I couldn’t do that to my little sister.
I’d really hate to miss seeing the MMO that succeeds WoW.
Mostly 2. We’ve both struggled with suicidal ideation. And if my sister threw in the towel, I think I would be much more likely to do the same. My mom being left childless would give me pause, but after she’s gone I’d have no further compunctions.
Cowardice? I know there are ways, some take longer than you’d think. Others too…iffy.
I really want to see the Hobbit movie(s). (I once said since I saw the LOTR movies, and Johnny Depp in Dark Shadows {disappointing as it was} I could die happy. But now the Hobbit!)/
I couldn’t do that to my husband. He has no one, he has nothing, poor man. And my daughter. I couldn’t opt out on them.
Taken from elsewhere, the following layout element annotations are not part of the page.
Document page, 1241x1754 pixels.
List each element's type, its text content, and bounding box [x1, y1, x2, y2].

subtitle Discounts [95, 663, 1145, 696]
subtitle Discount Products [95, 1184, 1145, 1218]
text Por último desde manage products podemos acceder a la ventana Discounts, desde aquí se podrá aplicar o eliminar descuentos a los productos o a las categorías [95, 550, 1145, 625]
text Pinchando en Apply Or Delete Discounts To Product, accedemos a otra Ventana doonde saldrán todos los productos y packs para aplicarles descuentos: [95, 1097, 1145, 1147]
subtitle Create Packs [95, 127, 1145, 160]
And sometimes, sometimes there are moments of happiness and wonder. All isn’t bleak, all the time! There’s music, a beautiful fall day, a fabulous meal. There are still things I want to do, places to go, friends to see. A cheezburger cat on facebook can pull me back into the light. I will be at the bottom of a figurative mineshaft, and I’ll see a recipe and think, that looks good, so-and-so would love it if I made that for us.
I wish I could give all of you a big hug and a there-there-it’ll-be-all-right. We could tell each other to hang in there, this too will pass. And it’s true, humans can adapt to anything. Hang in.
Some things in life are bad they can really make you mad
Other things just make you swear and curse
When you’re chewin’ on life’s gristle, don’t grumble give a whistle
And this’ll help things turn out for the best
This. And, by the time I got everything in order to commit suicide “correctly,” my life would be straightened out and I probably wouldn’t feel like doing it anymore.
Everything. No, I take that back–anything is the right answer. Any one of my interests, hobbies, pleasures, etc. would be sufficient to keep me going. Even interests that have never quite made it on my priority list, like learning an instrument or traveling, would likely be sufficient.